= Dan O'Hagan =

British football commentator (born 1978)

Daniel O'Hagan is a freelance football commentator and TV presenter as well as covering the UEFA Champions League for SBS in Australia and BT Sport in England. Formerly he was the voice of the world feed for the French Football League. He is best known for being the youngest commentator in BBC Match of the Day history on the English Premier League, and also for his work on ESPN, Eurosport, Fox Sports and The Football League Show for BBC One. O'Hagan also commentates on Bundesliga games in English.

==Life==
Originally from Stourbridge in the Black Country he lived in Norwich, Norfolk for many years while working for Anglia Television. He attended Bournemouth University and graduated in 1999 with a degree in Multi-Media Journalism.
Between 2009 and 2012 he was one of the commentators for the Royal International Air Tattoo at RAF Fairford. He also produces and presents the popular Display Frequency aviation podcast.
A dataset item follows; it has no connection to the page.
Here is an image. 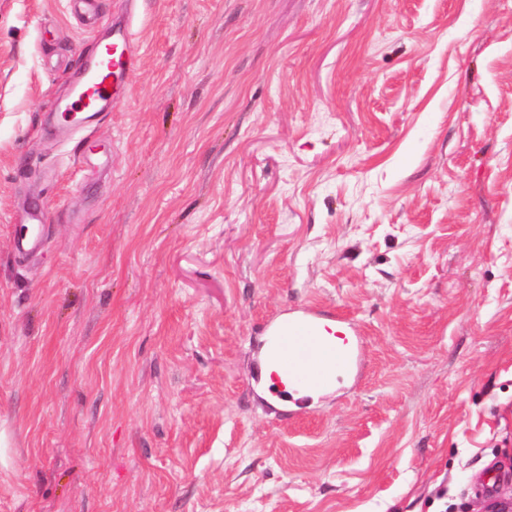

O'Hagan is a keen fundraiser for Alzheimer's disease charities, and has been since his father was diagnosed with the condition.

He supports Wolverhampton Wanderers.

O'Hagan received a threatening email that was from an IP address located in the House of Commons in June 2020, whose sender declared that he was trying to find the place where O'Hagan lived. The threat came after O'Hagan had criticised prominent right-wing politician Nigel Farage.